UCD has faced criticism from students for increasing rents for on-campus student accommodation by 12% over the next three years – an increase that would see rents rising to between €8,000 and €9,900 per year over the next three years. 

Under rent-pressure zone legislation, rent increases are capped at 4% each year. Up until last year, this legislation didn’t apply to student accommodation. 

Dozens of students, carrying signs reading “Stop the 12%” protested against the decision.

Sinn Féin housing spokesperson Eoin Ó Broin said that he had written to university presidents to request meetings over proposed rent increases.

“High rents are a barrier to education,” he wrote on Twitter. 

Ó Broin told that Trinity College Dublin and Dublin City University have agreed to meet him next week, while both University College Cork and NUI Galway have agreed to meet at some point in the future. 

He is still waiting to hear from UCD, Maynooth University and the University of Limerick. 

“I welcome the fact that the universities responded so quickly,” he said. 

“While universities are acting in the letter of the law,” Ó Broin added, “no one believes a 12% increase is the right thing for students”. 

Ó Broin said that he understood the “financial reality” facing Irish colleges and said he hoped to discuss “creative and sensible” alternatives to addressing funding issues that didn’t impact negatively on students.  


“We are outraged by this decision. We will show management that we will not let this happen,” University College Dublin Students’ Union President Joanna Siewierska said in a statement. 

“We are showing the University Management Team that they will not use campus residences as a fundraiser anymore,” she said. 

The students’ union is demanding that the rent increase is stopped and rents decreased. 

It also wants the college to introduce a rental support scheme for students struggling in the private sector.

UCD isn’t the only college set to increase rents. In NUI Galway and Dublin City University, university management has also decided to increase rents by 4%. 
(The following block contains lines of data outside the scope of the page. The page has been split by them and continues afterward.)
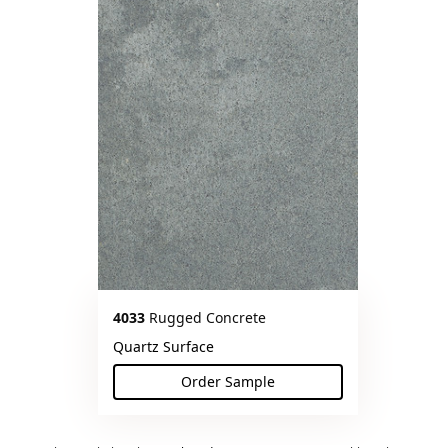
4033
Rugged Concrete
Quartz Surface
Order Sample
(Rugged Concrete)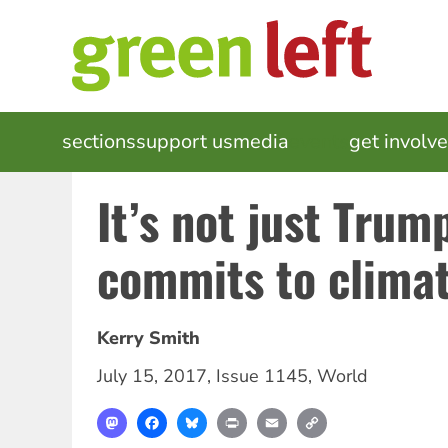
Skip
to
main
content
MAIN
sections
support us
media
events
get involv
NAVIGATION
It’s not just Trum
commits to climat
Kerry Smith
July 15, 2017
,
Issue 1145
,
World
Mastodon
Facebook
Bluesky
Print
Email
Copy
Link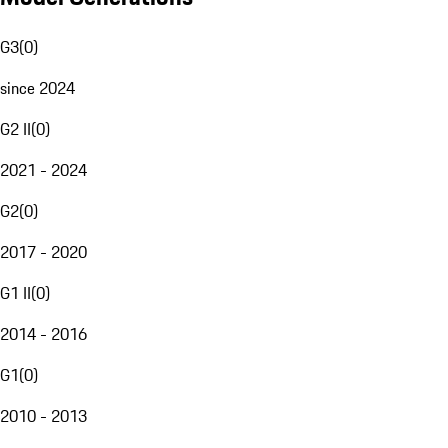
G3
(
0
)
since 2024
G2 II
(
0
)
2021 - 2024
G2
(
0
)
2017 - 2020
G1 II
(
0
)
2014 - 2016
G1
(
0
)
2010 - 2013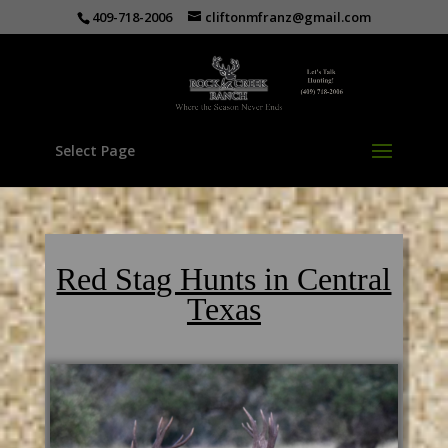
409-718-2006
cliftonmfranz@gmail.com
Select Page
Red Stag Hunts in Central
Texas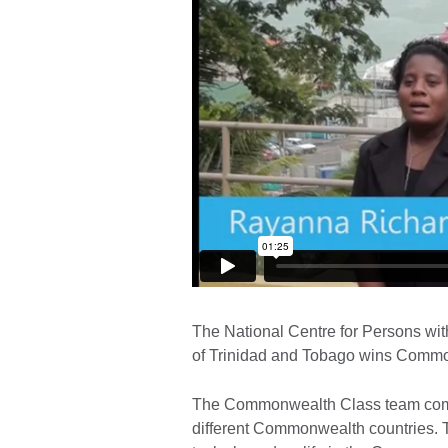
The National Centre for Persons wit
of Trinidad and Tobago wins Commo
The Commonwealth Class team compe
different Commonwealth countries. 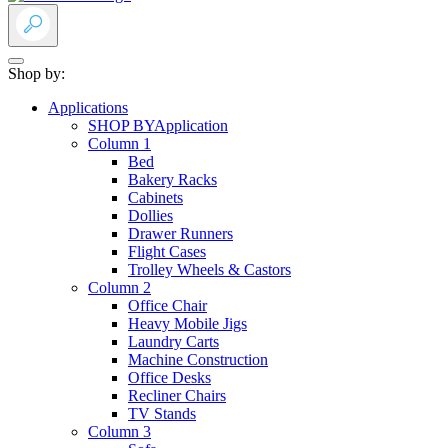
Shop by:
Applications
SHOP BY
Application
Column 1
Bed
Bakery Racks
Cabinets
Dollies
Drawer Runners
Flight Cases
Trolley Wheels & Castors
Column 2
Office Chair
Heavy Mobile Jigs
Laundry Carts
Machine Construction
Office Desks
Recliner Chairs
TV Stands
Column 3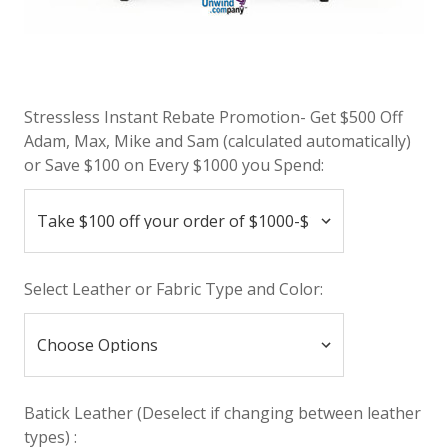
Stressless Instant Rebate Promotion- Get $500 Off
Adam, Max, Mike and Sam (calculated automatically)
or Save $100 on Every $1000 you Spend:
Select Leather or Fabric Type and Color:
Batick Leather (Deselect if changing between leather
types) :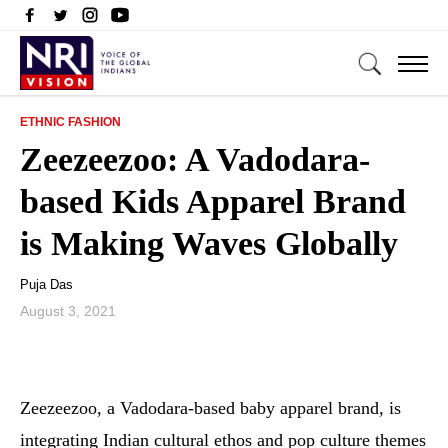
ETHNIC FASHION
Zeezeezoo: A Vadodara-
based Kids Apparel Brand
is Making Waves Globally
Puja Das
August 3, 2021
Zeezeezoo, a Vadodara-based baby apparel brand, is
integrating Indian cultural ethos and pop culture themes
Students’ unions have reacted angrily to the rent hikes. Dublin City University Students’ Union President Christine Farrell said that “students are already under huge financial burdens in the midst of an accommodation crisis”. 

Education, she said, “is an absolute right and not a privilege of those more fortunate”. 

Rising rents for students has been a major concern in recent years, fuelled by the growth of private student accommodation providers. 

Some providers, which advertise “luxury” or “boutique”, charge at least €250 a week in rent.